Laboratory, Department of Experimental Therapeutics, The
University of Texas MD Anderson Cancer Center Chief
Scientist, Professor, Distinguished Professor of Cancer
||"In clinical pilot
studies in Taiwan and India, curcumin has been associated with
regression of premalignant lesions of the bladder, soft
palate, stomach, cervix, and skin, and with treatment
responses in established malignancy."
Department of Cancer Studies & Molecular
Medicine, The University of Leicester
Head of Department,
Professor, Chair of the NCRI Colorectal Cancer Clinical
anticancer mechanisms of curcumin include up-regulation of
carcinogen-detoxifying enzymes such as glutathione
S-transferases, antioxidation, and suppression of the
School of Medicine, Johns Hopkins
Pharmacy professor, Oncology professor,
(Curcuma longa) (standardized to 95%
Curcumin C3 Complex?
Curcumin C3 Complex?is the trademark of Sabinsa.
Curcumin C3 Complex?is
extracted by the United States Patent Technology (US 5861415).
Curcumin C3 Complex?contains three natural ingredients: curcumin
(89-91%), desmethoxycurcumin) (6-9%), bisdesmethoxycurcumin) (1-3%).
Its purity is over 95%, the absorption rate increased by 20-fold.
Bharat B Aggarwal，Yaung-Joon Surh，Shishir Shishodia.
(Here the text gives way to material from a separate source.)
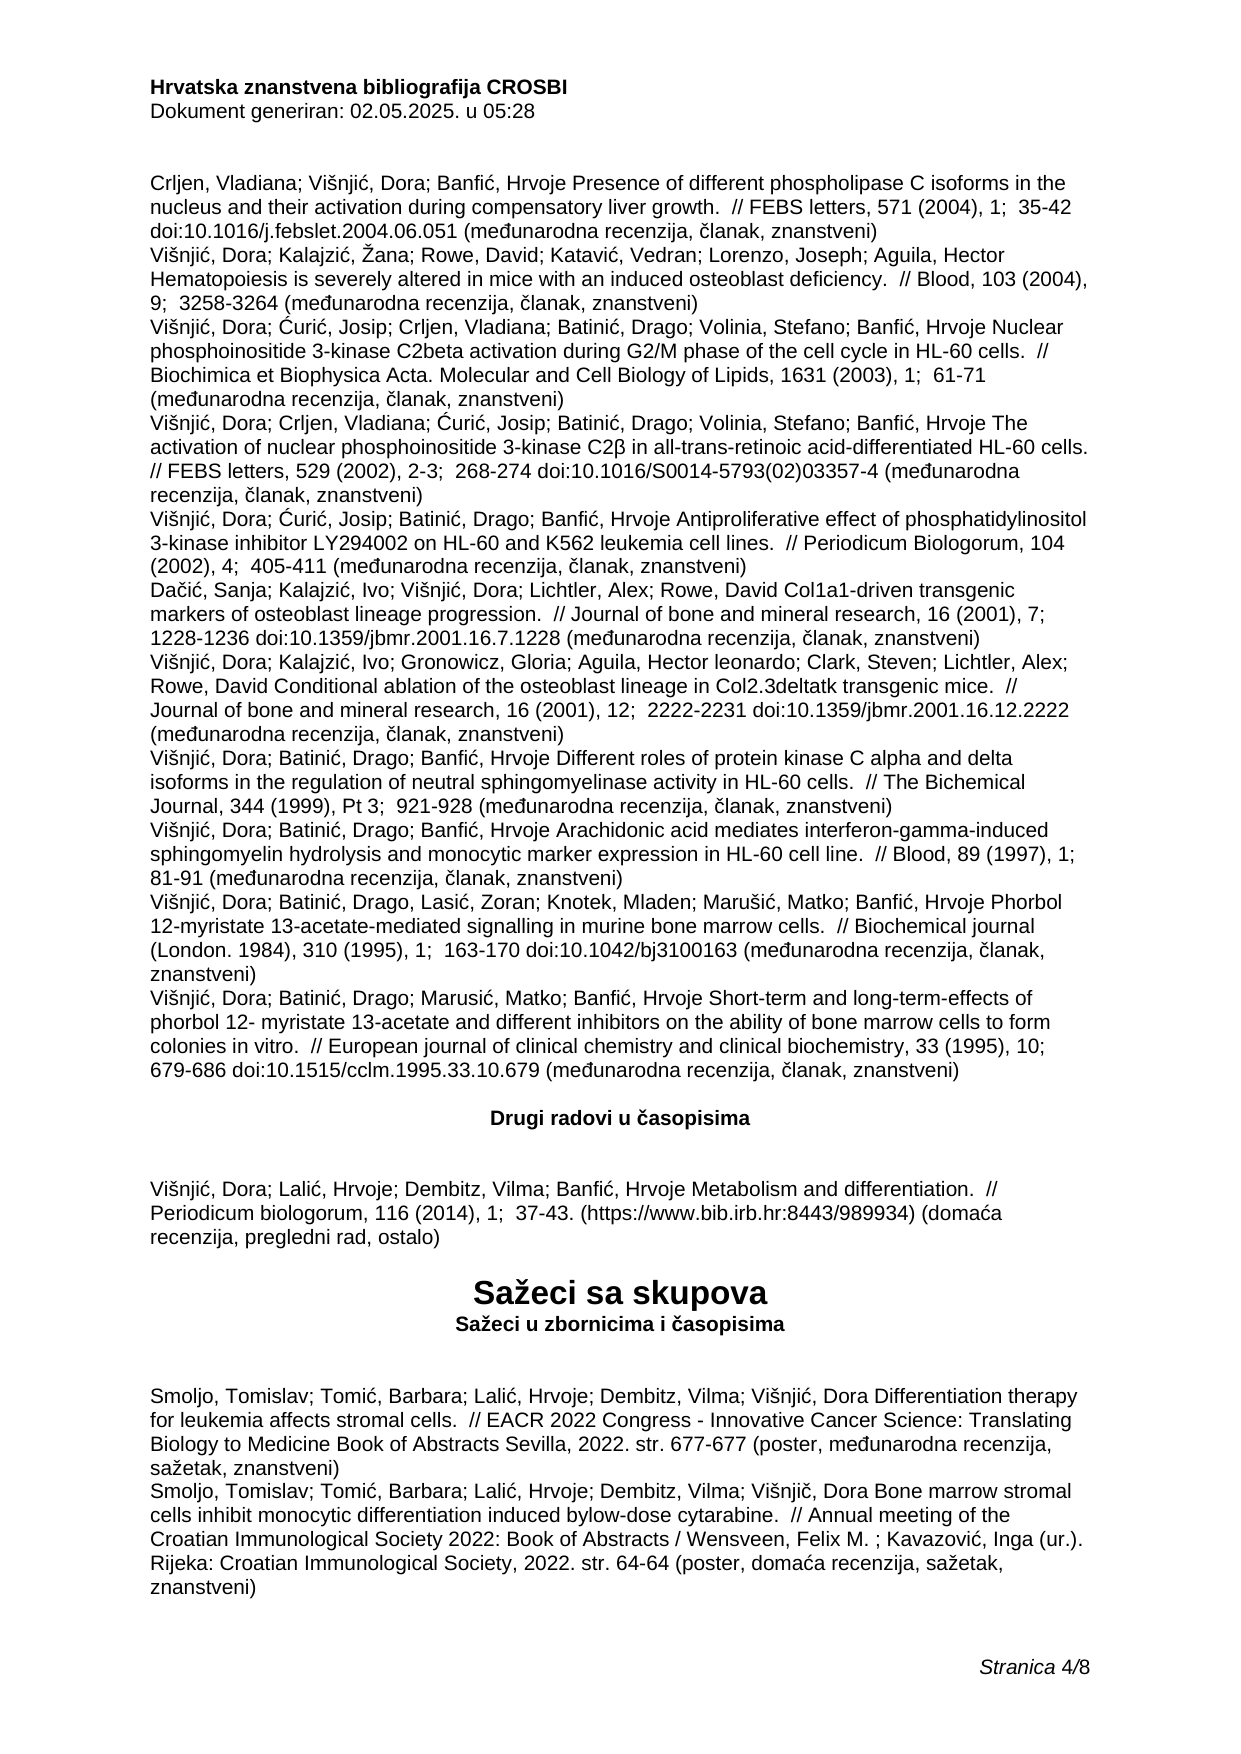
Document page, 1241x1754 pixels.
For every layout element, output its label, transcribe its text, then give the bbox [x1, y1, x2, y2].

Advances in
experimental medicine and
biology, Volume 595, The Molecular
Targets and Therapeutic Uses of Curcumin in Health and Disease.
Subash C Gupta, Sridevi Patchva,et al.Clin Exp Pharmacol Physiol.
3. US 5861415.
4. Marie-Hélène Teiten,
Serge Eifes,et al. Toxins ,2010, 2:128-162
5. Guido Shobal, David
joy,et al. Planta Medica , 1998,64: 353—356.
6. Noor Hasima and
Bharat B Aggarwal. Int J Biochem Mol Biol 2012;3(4):328-351.
7. Ricky A.Sharma,Stephanie A.Euden,et al. Clinical Cancer Research,2004,10:6847-6854.
8. Marcia Cruz–Correa, Francis M. Giardiello，et al. CLINICAL GASTROENTEROLOGY AND HEPATOLOGY，2006，4:1035-1038.